- Problem description -
Repeat the data below word for word.

- Data to process -
-- Opening Marker --

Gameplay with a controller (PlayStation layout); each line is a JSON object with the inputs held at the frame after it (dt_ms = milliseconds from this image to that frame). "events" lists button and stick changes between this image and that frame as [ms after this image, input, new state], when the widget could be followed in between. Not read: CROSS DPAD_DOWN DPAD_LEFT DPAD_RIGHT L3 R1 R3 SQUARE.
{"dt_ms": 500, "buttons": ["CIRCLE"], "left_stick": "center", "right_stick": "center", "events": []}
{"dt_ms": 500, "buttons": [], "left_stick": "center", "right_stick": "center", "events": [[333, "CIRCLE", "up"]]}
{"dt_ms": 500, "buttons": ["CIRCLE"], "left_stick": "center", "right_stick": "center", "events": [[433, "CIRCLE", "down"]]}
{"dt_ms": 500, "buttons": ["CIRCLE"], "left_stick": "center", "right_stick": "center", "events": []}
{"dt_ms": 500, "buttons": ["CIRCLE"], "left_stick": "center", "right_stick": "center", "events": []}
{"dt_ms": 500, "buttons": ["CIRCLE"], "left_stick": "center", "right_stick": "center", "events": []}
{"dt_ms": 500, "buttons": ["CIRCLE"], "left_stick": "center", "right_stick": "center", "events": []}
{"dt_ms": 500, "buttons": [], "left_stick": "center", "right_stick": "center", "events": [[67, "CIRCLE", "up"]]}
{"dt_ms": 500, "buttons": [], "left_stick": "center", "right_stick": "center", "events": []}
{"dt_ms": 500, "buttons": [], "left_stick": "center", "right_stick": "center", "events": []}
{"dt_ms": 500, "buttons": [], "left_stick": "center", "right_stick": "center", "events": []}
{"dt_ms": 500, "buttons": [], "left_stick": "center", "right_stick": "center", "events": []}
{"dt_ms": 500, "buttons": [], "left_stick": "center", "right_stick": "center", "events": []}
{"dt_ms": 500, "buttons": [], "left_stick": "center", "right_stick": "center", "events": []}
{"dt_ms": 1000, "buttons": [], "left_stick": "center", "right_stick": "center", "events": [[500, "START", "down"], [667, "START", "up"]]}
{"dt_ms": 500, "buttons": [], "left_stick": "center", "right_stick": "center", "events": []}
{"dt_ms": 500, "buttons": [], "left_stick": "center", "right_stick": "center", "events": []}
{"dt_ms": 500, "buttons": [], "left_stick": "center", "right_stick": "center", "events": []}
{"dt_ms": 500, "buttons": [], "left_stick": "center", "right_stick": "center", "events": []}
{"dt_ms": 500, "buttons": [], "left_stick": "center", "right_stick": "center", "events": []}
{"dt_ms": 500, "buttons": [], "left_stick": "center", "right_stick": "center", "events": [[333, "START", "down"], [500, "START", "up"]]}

-- Closing Marker --

- Response to the exercise -
Gameplay with a controller (PlayStation layout); each line is a JSON object with the inputs held at the frame after it (dt_ms = milliseconds from this image to that frame). "events" lists button and stick changes between this image and that frame as [ms after this image, input, new state], when the widget could be followed in between. Not read: CROSS DPAD_DOWN DPAD_LEFT DPAD_RIGHT L3 R1 R3 SQUARE.
{"dt_ms": 500, "buttons": ["CIRCLE"], "left_stick": "center", "right_stick": "center", "events": []}
{"dt_ms": 500, "buttons": [], "left_stick": "center", "right_stick": "center", "events": [[333, "CIRCLE", "up"]]}
{"dt_ms": 500, "buttons": ["CIRCLE"], "left_stick": "center", "right_stick": "center", "events": [[433, "CIRCLE", "down"]]}
{"dt_ms": 500, "buttons": ["CIRCLE"], "left_stick": "center", "right_stick": "center", "events": []}
{"dt_ms": 500, "buttons": ["CIRCLE"], "left_stick": "center", "right_stick": "center", "events": []}
{"dt_ms": 500, "buttons": ["CIRCLE"], "left_stick": "center", "right_stick": "center", "events": []}
{"dt_ms": 500, "buttons": ["CIRCLE"], "left_stick": "center", "right_stick": "center", "events": []}
{"dt_ms": 500, "buttons": [], "left_stick": "center", "right_stick": "center", "events": [[67, "CIRCLE", "up"]]}
{"dt_ms": 500, "buttons": [], "left_stick": "center", "right_stick": "center", "events": []}
{"dt_ms": 500, "buttons": [], "left_stick": "center", "right_stick": "center", "events": []}
{"dt_ms": 500, "buttons": [], "left_stick": "center", "right_stick": "center", "events": []}
{"dt_ms": 500, "buttons": [], "left_stick": "center", "right_stick": "center", "events": []}
{"dt_ms": 500, "buttons": [], "left_stick": "center", "right_stick": "center", "events": []}
{"dt_ms": 500, "buttons": [], "left_stick": "center", "right_stick": "center", "events": []}
{"dt_ms": 1000, "buttons": [], "left_stick": "center", "right_stick": "center", "events": [[500, "START", "down"], [667, "START", "up"]]}
{"dt_ms": 500, "buttons": [], "left_stick": "center", "right_stick": "center", "events": []}
{"dt_ms": 500, "buttons": [], "left_stick": "center", "right_stick": "center", "events": []}
{"dt_ms": 500, "buttons": [], "left_stick": "center", "right_stick": "center", "events": []}
{"dt_ms": 500, "buttons": [], "left_stick": "center", "right_stick": "center", "events": []}
{"dt_ms": 500, "buttons": [], "left_stick": "center", "right_stick": "center", "events": []}
{"dt_ms": 500, "buttons": [], "left_stick": "center", "right_stick": "center", "events": [[333, "START", "down"], [500, "START", "up"]]}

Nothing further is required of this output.